で、この二人は手勢を率いて対峙したってことからすると、近い場所をそれぞれ本拠地としていたのではないのかと考えられているんだ。ただ、その土地がどこなのかについては、武蔵国説と相模国説がある。大きく分けて、この2つの説があるんだけど、それぞれの説の中にもいろいろなバリエーションがある。何せ平安時代の話なので伝説的要素が色濃くなっているという次第。もっとも、伝説的であるほうがロマンはあるというもの。

まず、武蔵国説では、箕田源次充の箕田郷といのは鴻巣の箕田だろうという説がある。対する村岡良文は熊谷郷の村岡だったろうということになる。それ以外にも箕田郷というのは東京都港区三田だとする説がある。丁度、オーストラリア大使館や慶應義塾大学がある辺り。ただ、そうすると、箕田源次充と村岡良文の本拠地が少し離れてしまう。
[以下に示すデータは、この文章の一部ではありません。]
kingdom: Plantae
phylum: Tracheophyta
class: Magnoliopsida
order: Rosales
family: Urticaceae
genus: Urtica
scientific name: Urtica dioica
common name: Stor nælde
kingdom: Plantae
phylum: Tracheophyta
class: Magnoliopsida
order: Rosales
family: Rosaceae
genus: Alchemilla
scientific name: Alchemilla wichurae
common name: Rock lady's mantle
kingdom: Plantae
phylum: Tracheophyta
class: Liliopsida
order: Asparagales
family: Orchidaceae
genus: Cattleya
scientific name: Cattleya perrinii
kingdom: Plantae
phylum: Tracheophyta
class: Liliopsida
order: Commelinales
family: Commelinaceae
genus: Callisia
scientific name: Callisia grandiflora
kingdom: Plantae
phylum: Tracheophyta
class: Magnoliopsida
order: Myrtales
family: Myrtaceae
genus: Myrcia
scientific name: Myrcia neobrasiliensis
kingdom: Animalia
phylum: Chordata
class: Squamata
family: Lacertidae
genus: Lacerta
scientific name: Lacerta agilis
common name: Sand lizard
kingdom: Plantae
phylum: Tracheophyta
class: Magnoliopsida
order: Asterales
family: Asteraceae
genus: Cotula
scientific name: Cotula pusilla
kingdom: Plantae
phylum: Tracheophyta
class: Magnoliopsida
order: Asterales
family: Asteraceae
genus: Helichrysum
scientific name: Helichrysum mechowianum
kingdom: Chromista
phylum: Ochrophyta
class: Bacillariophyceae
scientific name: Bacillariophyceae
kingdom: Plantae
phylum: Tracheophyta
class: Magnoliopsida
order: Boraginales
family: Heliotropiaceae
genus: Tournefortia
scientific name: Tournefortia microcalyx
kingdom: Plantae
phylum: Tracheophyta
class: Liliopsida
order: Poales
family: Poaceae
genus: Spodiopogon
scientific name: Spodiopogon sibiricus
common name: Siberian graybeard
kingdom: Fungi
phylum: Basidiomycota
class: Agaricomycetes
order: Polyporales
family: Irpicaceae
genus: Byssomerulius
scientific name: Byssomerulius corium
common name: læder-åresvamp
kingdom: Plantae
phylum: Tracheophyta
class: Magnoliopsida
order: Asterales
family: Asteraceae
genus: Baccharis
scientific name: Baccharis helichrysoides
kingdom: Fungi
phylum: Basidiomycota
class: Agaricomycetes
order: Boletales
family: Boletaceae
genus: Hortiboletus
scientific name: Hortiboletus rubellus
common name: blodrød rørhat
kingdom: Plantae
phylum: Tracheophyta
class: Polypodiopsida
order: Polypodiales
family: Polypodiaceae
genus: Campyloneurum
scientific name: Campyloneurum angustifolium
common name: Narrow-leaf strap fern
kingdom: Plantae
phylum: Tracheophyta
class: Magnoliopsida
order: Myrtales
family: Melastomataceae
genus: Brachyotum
一方で、相模国説の場合は川崎市多摩区三田が箕田郷で、藤沢市村岡が村岡郷ということになる。この説だとやはり2人の根拠地が離れてしまう。ということからすると、武蔵国説のうちの鴻巣の箕田郷と熊谷の村岡というのがもっともらしいということになる。ところが、これですっきりするかというと、藤岡の周辺つまり鎌倉の周辺に村岡良文の子孫の鎌倉党の人々の本拠があることから、村岡良文のほうは武蔵国大里郡村岡郷(熊谷の村岡)を本拠地としていたが後に相模の鎌倉郡村岡郷に移ったとも考えられる。

ただ、これで一件落着かというとそうではなくて、いやいや移ってくる前は下総国結城郡村岡ではないのかという説が一番もっともらしいなどとも言われている。